We often see in feel-good dramas or movies that after a woman left a poor man, the poor man worked very hard and attained success, much to the regret of the woman. Or that a man left a fat ugly girl, only to see her transform into a pretty and sexy woman, much to his regret too. While there are certainly very superficial people, but is that the whole reality? Many times, people simply do not love each other enough to make changes, and simply take things for granted. The poor man will simply never work hard until he lost the one who has been beside him all those years. The fat ugly woman will never bother to look decent until she was given up on. Often times people do not ask for the sky, but when you do not bother to put the bare minimum effort in the relationship to make it work, then people simply cannot be bothered about you. It is that simple.
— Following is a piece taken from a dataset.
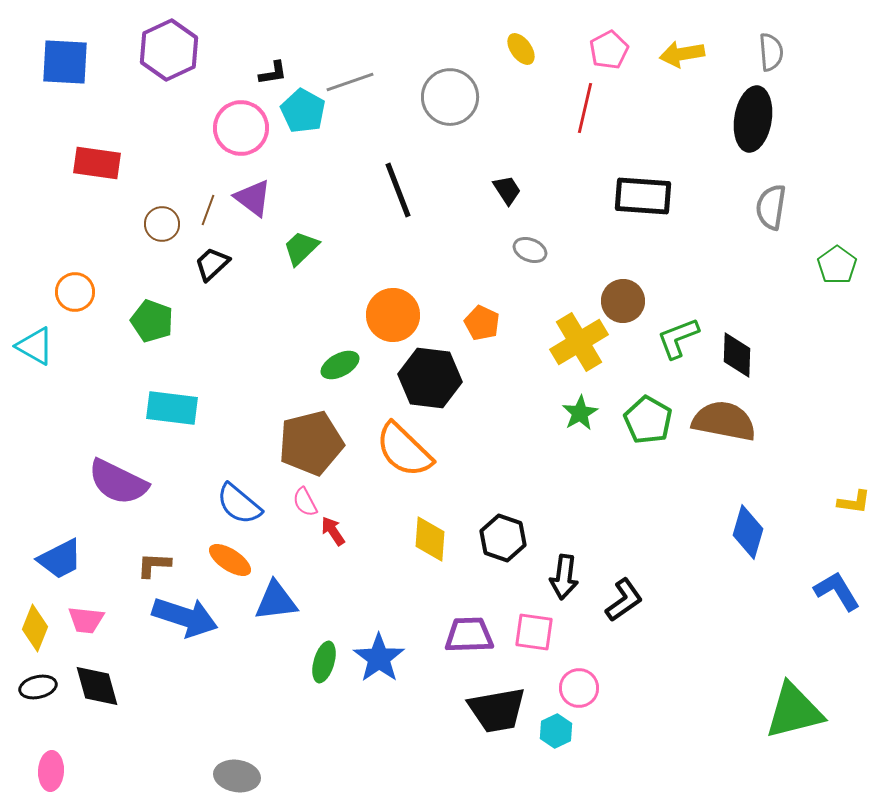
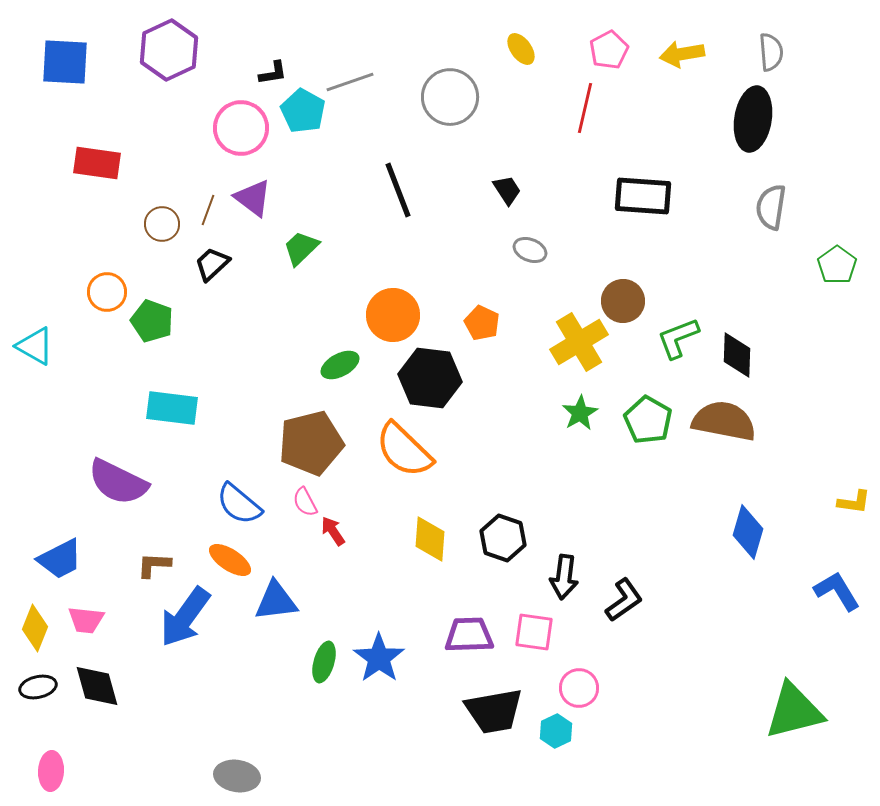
orange circle at (75, 292): moved 32 px right
blue arrow at (185, 617): rotated 108 degrees clockwise
black trapezoid at (497, 710): moved 3 px left, 1 px down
We then realise that indeed, with love, many obstacles can be overcome. It is indeed that love is all that you need. But different from the first stage where all you have is feelings and passion, at this third stage you go in willing to sacrifice and work for the better of the relationship.
Love is patient, love is kind. It does not envy, it does not boast, it is not proud. It does not dishonor others, it is not self-seeking, it is not easily angered, it keeps no record of wrongs. Love does not delight in evil but rejoices with the truth. It always protects, always trusts, always hopes, always perseveres.
Replace ‘love is’ with ‘I am’. How much love do you have for your partner?
And for those who are still single, how much love are you willing to put out? Do you still remember that pure and innocent teenage love you may have, where you were willing to go all out for that one person? Go all out for love, and receive the all-out love from another person. But if you are still single, enjoy the freedom which is the envy of many married people. One cannot have both. Between love where you share your life and freedom, you can only choose one.